Retrouvez tous nos articles sur ce sujet très débattu dans notre dossier: Les aides aux médias face au peuple

Médias et journalistes sont essentiels pour le bon fonctionnement de la démocratie. Or les revenus des médias ont été laminés par les GAFA. Les recettes publicitaires ont fondu. Elles ont passé aux plateformes d’internet. La pandémie a renforcé la crise des médias. Des journaux ont disparu, comme L’Hebdo ou Le Matin en Suisse romande qui jouaient un rôle déterminant pour la formation de l’opinion publique. Les licenciements de journalistes se sont multipliés, portant atteinte à la diversité et à la qualité de l’information.

Le 13 février 2022, nous aurons à voter sur un paquet de lois fédérales d’aides aux médias, d’une valeur de 151 millions francs par an, sur sept ans. Le paquet n’a pas que des qualités, mais c’est un signal fort en faveur de la reconnaissance du rôle essentiel que jouent les médias et les journalistes dans la société. Le paquet ne résoudra pas tout mais contribuera au renforcement de la diversité et d’un journalisme de qualité.

30 millions pour les journaux en ligne

En effet, dans le paquet il y a beaucoup d’aspects favorisant la qualité du journalisme et la diversité des médias. Les journaux en ligne seront pour la première fois aidés pour une valeur de 30 millions de francs. Or, en Suisse, il y a une multiplication de pure players qui sont nés ces dernières années et qui contribuent à la diversité. Les aider est donc un aiguillon en faveur de la diversité. Les écoles de journalisme, reconnues par la branche, comme le CFJM ou le MAZ seront soutenues. La qualité sera donc renforcée. Le Conseil suisse de la presse sera aidé, organisme constitué paritairement de journalistes et d'éditeurs qui joue, lui, un rôle déterminant pour le respect de la déontologie journalistique et donc la qualité du journalisme. Les agences de presse, dont Keystone-ATS, qui jouent un rôle de cohésion nationale, seront aussi soutenues. Les journaux locaux et régionaux, qui souffrent beaucoup, feront également l’objet d’aides. Ils jouent un rôle clé dans la libre formation de l’opinion publique au niveau local et régional. Radios et TV locales auront aussi leur part.

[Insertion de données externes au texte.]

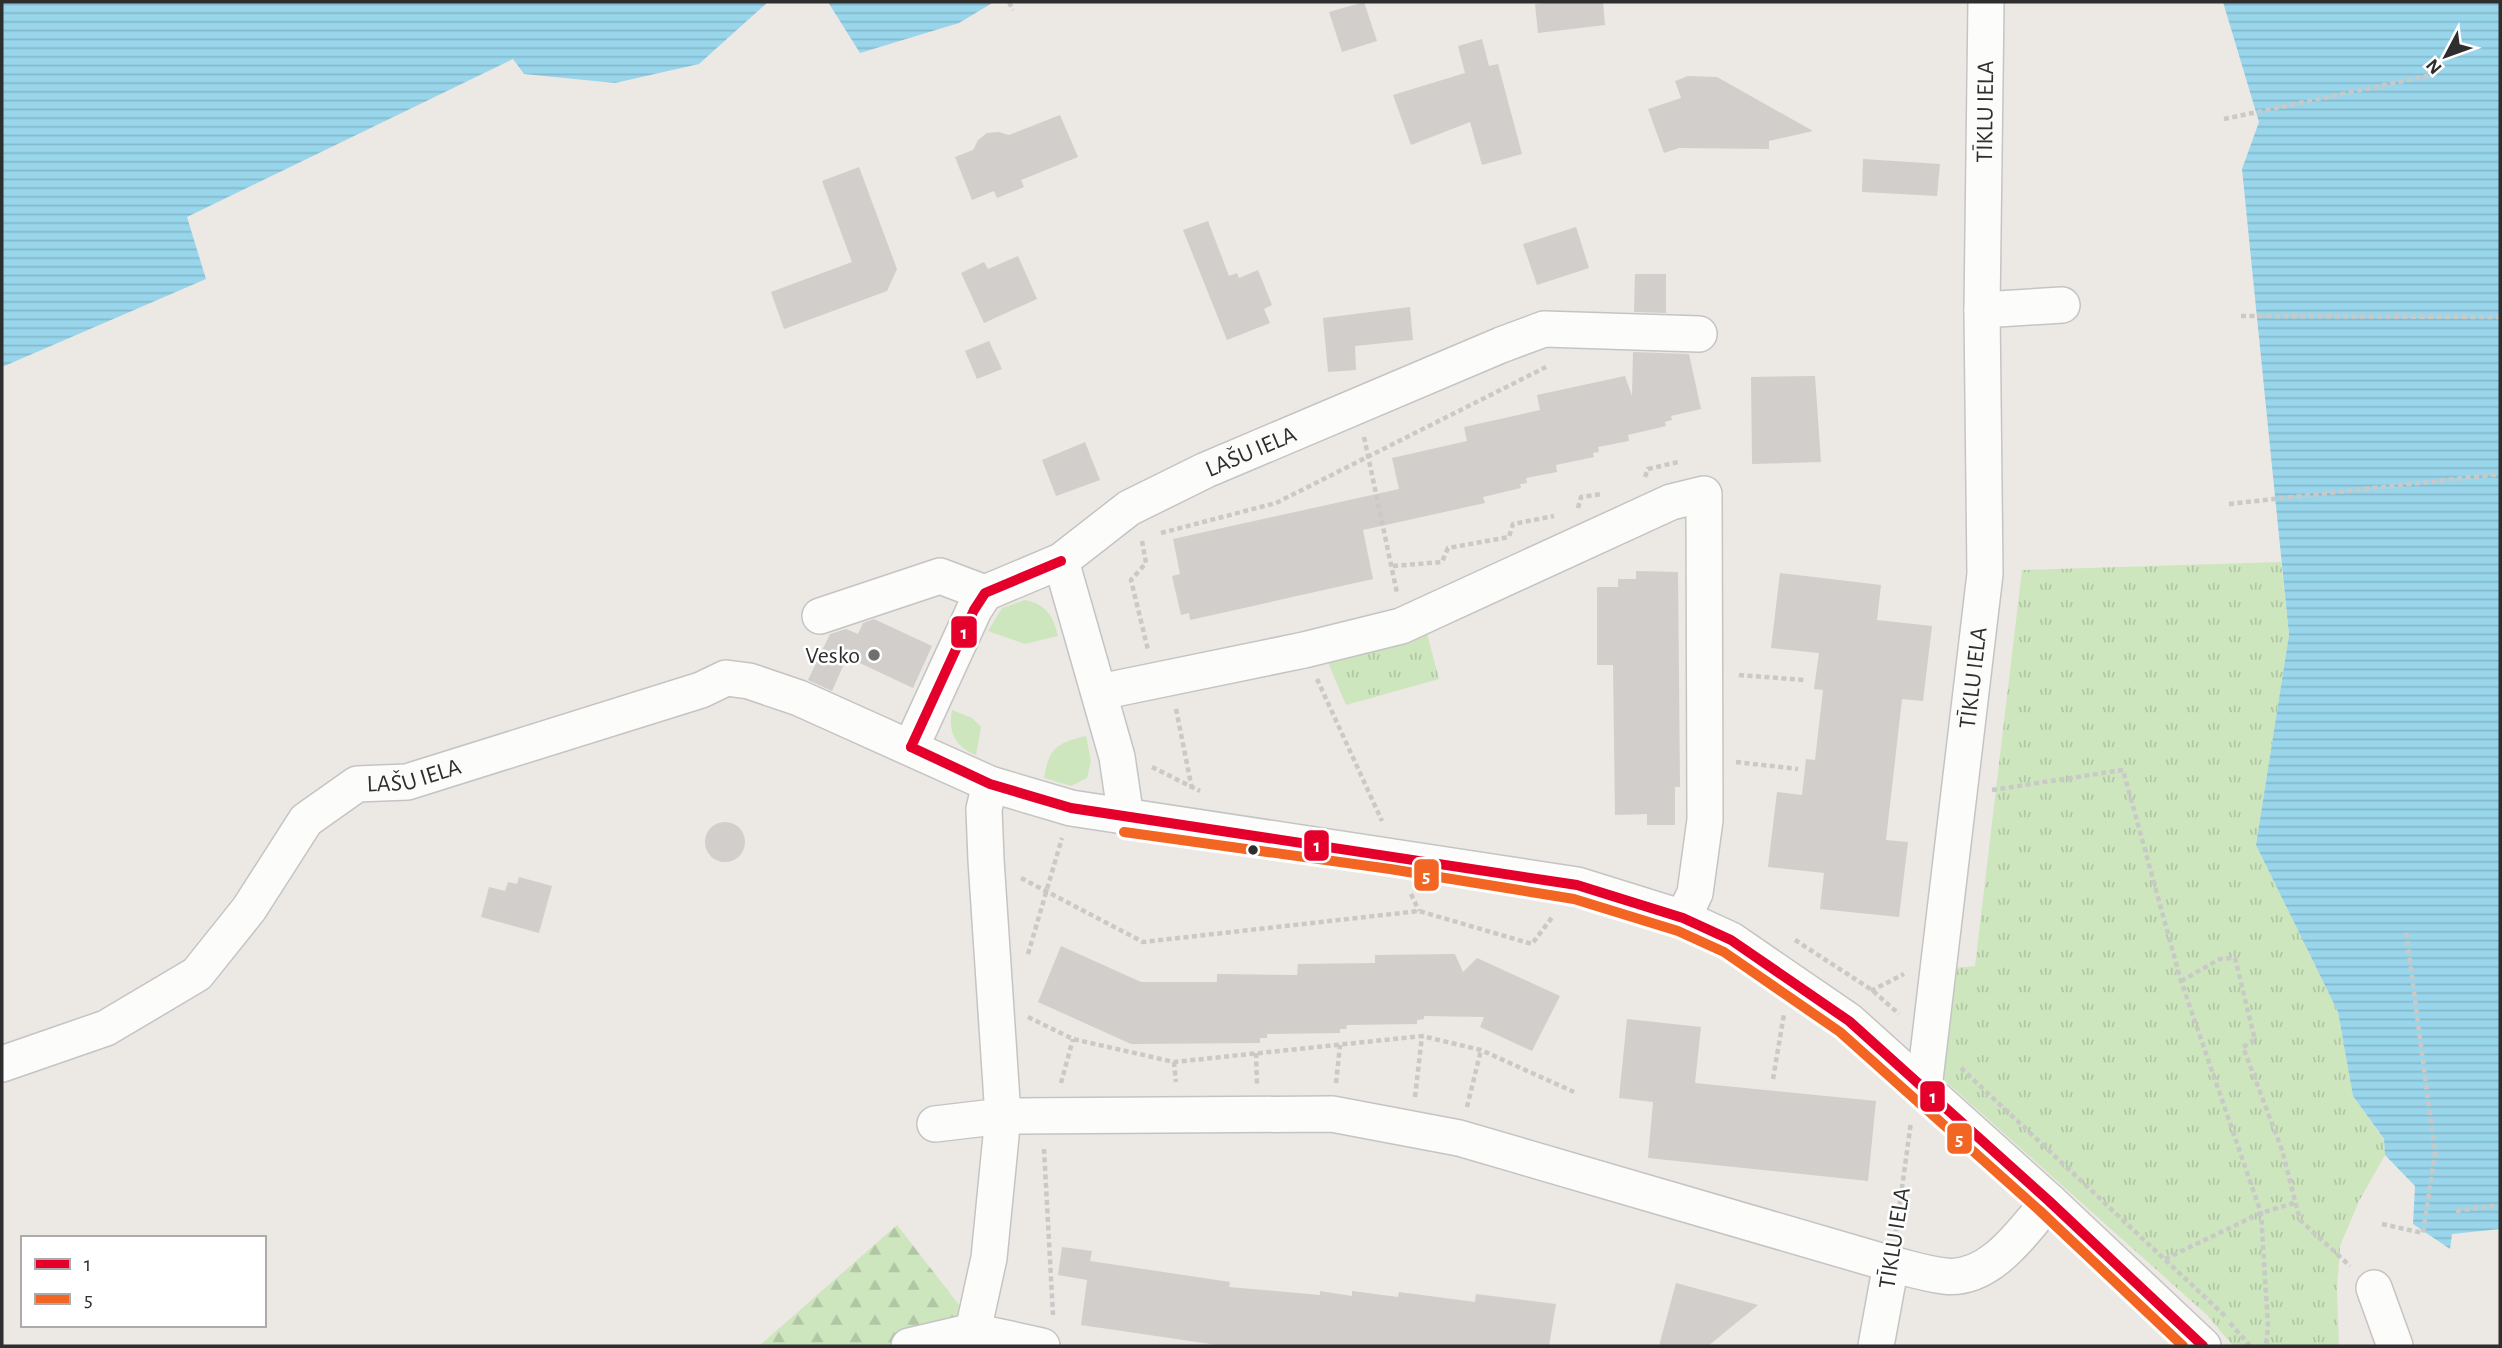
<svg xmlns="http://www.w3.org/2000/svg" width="2502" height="1348" viewBox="0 0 2502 1348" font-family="'Alegreya Sans',sans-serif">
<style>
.grass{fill:#cee6be}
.forest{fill:url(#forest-firs)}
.park{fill:url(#park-tufts)}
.water{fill:url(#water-rules)}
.building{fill:#d1cecb}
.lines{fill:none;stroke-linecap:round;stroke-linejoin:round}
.minor-casing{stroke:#c5c4c5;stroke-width:38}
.path{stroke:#c9c9c8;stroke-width:4.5;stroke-dasharray:5 3.5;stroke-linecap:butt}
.minor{stroke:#fcfcfb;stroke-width:35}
.bus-1-casing{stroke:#fff;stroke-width:16}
.bus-2-casing{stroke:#fff;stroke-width:16}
.bus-1{stroke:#e4002b;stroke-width:10}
.bus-2{stroke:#f26522;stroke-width:10}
.poi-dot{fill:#706f6e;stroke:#fff;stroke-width:2.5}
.bus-dot{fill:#2e2e2e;stroke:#fff;stroke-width:2.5}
.labels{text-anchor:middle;stroke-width:5;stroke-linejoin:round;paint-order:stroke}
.street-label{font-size:24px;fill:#2e2e2e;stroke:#fff}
.poi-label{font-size:24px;fill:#2e2e2e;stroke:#fff;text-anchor:end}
.line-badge{stroke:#fff;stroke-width:2.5}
.badge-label{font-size:19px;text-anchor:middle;font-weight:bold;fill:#fff}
</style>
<defs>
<pattern id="forest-firs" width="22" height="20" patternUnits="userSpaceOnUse" patternTransform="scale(1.75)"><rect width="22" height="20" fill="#cee6be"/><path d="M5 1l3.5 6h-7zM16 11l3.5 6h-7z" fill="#b1c6a4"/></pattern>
<pattern id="park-tufts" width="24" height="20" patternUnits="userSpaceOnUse" patternTransform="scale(1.75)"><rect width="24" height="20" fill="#cee6be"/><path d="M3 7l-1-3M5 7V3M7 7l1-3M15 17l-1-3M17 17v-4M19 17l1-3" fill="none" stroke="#b1c6a4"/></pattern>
<pattern id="water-rules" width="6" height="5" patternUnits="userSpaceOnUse" patternTransform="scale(1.75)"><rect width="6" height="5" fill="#99d6ec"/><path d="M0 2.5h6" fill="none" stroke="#84b8cb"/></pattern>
</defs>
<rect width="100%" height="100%" fill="#ece8e4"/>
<g class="grass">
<path d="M1025 600C1046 604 1053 616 1058 636L1025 644 988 631 1002 608Z"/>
<path d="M952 710 972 718 981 727 976 755C955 747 948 732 952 710Z"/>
<path d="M1086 736 1091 761 1087 778 1071 786 1044 778C1049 748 1056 743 1086 736Z"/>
</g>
<polygon class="forest" points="897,1225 991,1346 759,1346"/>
<g class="park">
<polygon points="2281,562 2289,635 2256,845 2338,1012 2353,1096 2384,1140 2385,1155 2359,1201 2340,1246 2337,1290 2339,1346 2233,1346 2207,1315 1943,1079 1953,968 1975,966 2022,570"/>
<polygon points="1421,611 1439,679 1346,705 1318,639"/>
</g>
<g class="water">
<polygon points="2,2 768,2 699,64 615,83 524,74 513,59 187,217 206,279 2,367"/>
<polygon points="828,2 994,2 959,23 860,53"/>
<polygon points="2223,2 2500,2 2500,1229 2452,1234 2450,1249 2413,1224 2415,1186 2385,1155 2384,1139 2353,1096 2338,1012 2256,845 2289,635 2242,169 2259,122"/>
</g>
<g class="building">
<polygon points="1364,2 1377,41 1342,52 1329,12"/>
<polygon points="1552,2 1603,2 1605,25 1538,33 1535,4"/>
<polygon points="1482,39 1489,66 1498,64 1522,154 1482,165 1470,122 1411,145 1393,95 1465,73 1458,46"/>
<polygon points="1688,76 1717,77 1813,131 1769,141 1769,149 1679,148 1664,153 1648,109 1681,98 1675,81"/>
<polygon points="1060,115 1078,157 1021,180 1024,187 997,198 994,191 972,200 955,157 973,150 978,140 987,133 999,132 1009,135"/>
<polygon points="1863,159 1940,164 1937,196 1862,192"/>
<polygon points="859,167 897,269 887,291 784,329 771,292 852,262 822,181"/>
<polygon points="1208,221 1229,276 1237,273 1239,278 1258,270 1272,305 1264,309 1270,323 1227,340 1183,230"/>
<polygon points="1576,227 1589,268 1537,285 1523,244"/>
<polygon points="1018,256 1037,299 984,323 961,273 984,262 988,269"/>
<polygon points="1635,274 1666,274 1666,313 1634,312"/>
<polygon points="1410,307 1413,340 1355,346 1356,370 1328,372 1323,318"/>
<polygon points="989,341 1002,369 977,379 965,351"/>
<polygon points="1633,352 1689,354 1701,409 1671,416 1672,420 1665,422 1666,426 1628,435 1629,441 1598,447 1599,452 1593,453 1594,457 1556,465 1557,472 1526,478 1527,483 1520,484 1521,488 1483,497 1485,503 1363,530 1373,579 1190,620 1189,613 1181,615 1172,576 1180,574 1173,539 1399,489 1392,458 1467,441 1464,427 1540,410 1537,395 1625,376 1632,396"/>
<polygon points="1815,376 1821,462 1752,464 1751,377"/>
<polygon points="1085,442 1100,480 1056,496 1042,460"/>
<polygon points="1636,571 1678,572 1680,787 1675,787 1675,825 1647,825 1647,814 1615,815 1613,665 1597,665 1597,587 1618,587 1618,579 1636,579"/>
<polygon points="1780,573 1881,585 1877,620 1932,626 1923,701 1902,699 1886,840 1908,842 1899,917 1820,909 1824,873 1768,867 1777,792 1802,795 1806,759 1815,760 1823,690 1814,689 1819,653 1771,648"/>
<polygon points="874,619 932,646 913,688 847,657 832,691 808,680 830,634 846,629 858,634 863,623"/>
<circle cx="725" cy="842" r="20"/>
<polygon points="519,877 552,886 539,933 481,917 489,887 505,891 508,882 517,884"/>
<polygon points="1061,946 1141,982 1217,982 1217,974 1297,975 1298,964 1375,963 1375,955 1455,954 1463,972 1477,958 1560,996 1532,1051 1480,1027 1484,1017 1424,1016 1424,1019 1417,1020 1417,1024 1347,1025 1346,1029 1340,1029 1340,1033 1267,1034 1267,1038 1260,1038 1260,1043 1131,1044 1038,1002"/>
<polygon points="1627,1019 1701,1027 1695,1083 1876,1101 1868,1181 1648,1158 1653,1102 1619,1098"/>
<polygon points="1062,1247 1092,1251 1090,1261 1230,1282 1229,1287 1320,1295 1320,1291 1352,1296 1352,1291 1398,1297 1399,1292 1475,1302 1476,1294 1556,1304 1549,1346 1224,1346 1081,1325 1088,1273 1087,1280 1058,1275"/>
<polygon points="1676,1283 1758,1305 1708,1346 1659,1346"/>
</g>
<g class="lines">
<g class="minor-casing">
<g id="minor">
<polyline points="1982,310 2062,305"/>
<polyline points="1061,561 1117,757 1126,818"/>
<polyline points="820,616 940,576 985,593"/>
<polyline points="1100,692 1304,650 1401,626 1671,502 1704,494 1705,820 1695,893 1683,918"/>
<path id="s1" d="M911 747 974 610 985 593 1061 561 1129 508 1206 470 1501 345 1544 329 1699 334"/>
<polyline points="990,784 984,809 986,860 1003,1116 989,1258 973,1331 1042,1346"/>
<path id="s2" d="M2 1064 106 1028 197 974 249 909 306 820 357 784 407 782 701 690 726 678 749 681 799 698 990 784 1071 808 1577 885 1683 918 1731 940 1849 1021 2049 1201 2203 1346"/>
<path id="s3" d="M1924 1088 1985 574 1982 310 1986 2"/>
<path d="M935 1124 1003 1116 1332 1114 1459 1138 1891 1264C1908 1268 1926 1274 1944 1276 1990 1282 2023 1231 2049 1201"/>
<polyline points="2374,1288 2395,1346"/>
<polyline points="909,1346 973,1331"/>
<polyline points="1876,1346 1891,1264"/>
</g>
</g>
<g class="path">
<polyline points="1009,2 1013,10"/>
<polyline points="2224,119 2432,75"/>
<polyline points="2241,316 2500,317"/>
<polyline points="1364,437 1397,593"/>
<polyline points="1645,477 1648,469 1678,462"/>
<polyline points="2229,504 2500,474"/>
<polyline points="1578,508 1581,497 1602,494"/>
<polyline points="1161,533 1276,503 1546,367"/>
<polyline points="1142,541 1146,563 1131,580 1148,650"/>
<polyline points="1393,566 1442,562 1448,548 1509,537 1513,524 1554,516"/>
<polyline points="1739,675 1804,680"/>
<polyline points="1317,679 1382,821"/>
<polyline points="1176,709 1192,789"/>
<polyline points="1736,762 1798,769"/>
<polyline points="1152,767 1200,791"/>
<polyline points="1992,790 2123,770 2181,981 2261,1213 2268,1326 2266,1346"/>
<polyline points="1021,878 1143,942 1419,911 1532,944 1553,916"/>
<polyline points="1411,894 1419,911"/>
<polyline points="1795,940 1872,990 1899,1014"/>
<polyline points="1028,954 1062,838"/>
<polyline points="2181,981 2220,959 2235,958 2255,1040 2243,1047 2282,1150 2300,1220 2350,1266"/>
<polyline points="1871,991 1904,974"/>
<polyline points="1028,1017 1073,1039 1174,1062 1422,1036 1481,1050 1574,1092"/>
<polyline points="1256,1053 1257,1084"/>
<polyline points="1174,1062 1176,1082"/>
<polyline points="1961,1068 2225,1316"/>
<polyline points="1773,1079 1784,1014"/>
<polyline points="1061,1083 1073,1039"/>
<polyline points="1336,1083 1340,1045"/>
<polyline points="1415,1097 1422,1036"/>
<polyline points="1467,1107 1481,1050"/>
<polyline points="1044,1149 1053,1315"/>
<polyline points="2456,1211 2500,1205"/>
<polyline points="2382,1224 2423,1233 2435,1153 2406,931"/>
<polyline points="1896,1231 1911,1122"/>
<polyline points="2165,1259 2261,1213 2294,1203"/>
<polyline points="2230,1323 2250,1346"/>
</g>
<use href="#minor" class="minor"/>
<g class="bus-1-casing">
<g id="bus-1">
<polyline points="911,747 990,784 1071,808 1577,885 1683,918 1731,940 1849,1021 2049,1201 2203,1346"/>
<polyline points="911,747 974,610 985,593 1061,561"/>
</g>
</g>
<g class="bus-2-casing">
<polyline id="bus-2" points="1124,832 1390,869 1574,899 1678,931 1724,952 1840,1032 2040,1211 2183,1346"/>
</g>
<use href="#bus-1" class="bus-1"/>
<use href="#bus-2" class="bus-2"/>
</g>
<circle class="poi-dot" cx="874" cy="655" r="7"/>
<circle class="bus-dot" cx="1253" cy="850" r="6"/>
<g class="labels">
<g class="street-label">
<text dy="8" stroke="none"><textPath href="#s3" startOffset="980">TĪKLU IELA</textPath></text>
<text dy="8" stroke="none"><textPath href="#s1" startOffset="474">LAŠU IELA</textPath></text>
<text dy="8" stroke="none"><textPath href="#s3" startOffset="413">TĪKLU IELA</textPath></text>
<text dy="8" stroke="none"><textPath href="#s2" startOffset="525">LAŠU IELA</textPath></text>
<text transform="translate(1894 1238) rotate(-81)" y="8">TĪKLU IELA</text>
</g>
<g class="poi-label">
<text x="860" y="663">Vesko</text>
</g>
</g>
<g class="line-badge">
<rect x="950" y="615" width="28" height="34" rx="7" fill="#e4002b"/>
<rect x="1303" y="829" width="27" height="33" rx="7" fill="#e4002b"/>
<rect x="1413" y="858" width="27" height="34" rx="7" fill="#f26522"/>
<rect x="1919" y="1080" width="27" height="33" rx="7" fill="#e4002b"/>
<rect x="1946" y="1122" width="27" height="33" rx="7" fill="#f26522"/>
</g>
<g class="badge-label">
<text x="964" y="639">1</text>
<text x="1317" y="852">1</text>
<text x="1426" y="882">5</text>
<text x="1933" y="1103">1</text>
<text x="1959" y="1145">5</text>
</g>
<rect width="2502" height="1348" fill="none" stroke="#2e2e2e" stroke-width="7"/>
<rect x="21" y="1236" width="245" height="91" fill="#ffffff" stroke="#ababab" stroke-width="2"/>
<rect x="35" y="1259" width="35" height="10" fill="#e4002b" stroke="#ababab" stroke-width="2"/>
<text x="84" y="1271" font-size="21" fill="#2e2e2e">1</text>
<rect x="35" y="1294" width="35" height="10" fill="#f26522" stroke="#ababab" stroke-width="2"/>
<text x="84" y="1306" font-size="21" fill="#2e2e2e">5</text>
<g transform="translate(2446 56) rotate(229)" stroke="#ffffff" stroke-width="5" paint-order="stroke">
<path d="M0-5L12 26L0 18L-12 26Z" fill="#2e2e2e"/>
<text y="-10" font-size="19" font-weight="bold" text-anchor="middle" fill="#2e2e2e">N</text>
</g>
</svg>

Les journaux locaux et régionaux jouent un rôle clé dans la libre formation de l’opinion publique

Certes, les aides vont aussi aux groupes de médias, mais ces groupes éditent des journaux de qualité et emploient un grand nombre de journalistes. Ces groupes souffrent aussi économiquement. Une aide devrait contribuer à leur faire passer le cap du numérique. Si cela leur permet de surmonter les difficultés, ils ne devraient plus dès lors licencier les journalistes. Impressum-Les journalistes suisses, partenaire social des éditeurs membres de Médias Suisses en Suisse romande, y veillera.

L'aide fédérale n'implique pas une perte d'indépendance

Les opposants au train de mesures en faveur des médias argumentent que l’aide fédérale impliquera une perte d’indépendance. Or, rien dans le paquet ne va dans cette direction. La SSR et les radios et TV régionales perçoivent depuis des lustres l’argent de la redevance, ils n’en deviennent pas pour autant des radios et des télévisions d’Etat. Et si l’on regarde nos pays voisins, il faut reconnaître que la Suisse est bien en retard en matière d’aides aux médias. Les pays scandinaves sont particulièrement avancés, notamment dans le soutien des journaux en ligne, et ils sont en tête du classement mondial en matière de liberté de la presse. C’est le moment que la Suisse rattrape son retard.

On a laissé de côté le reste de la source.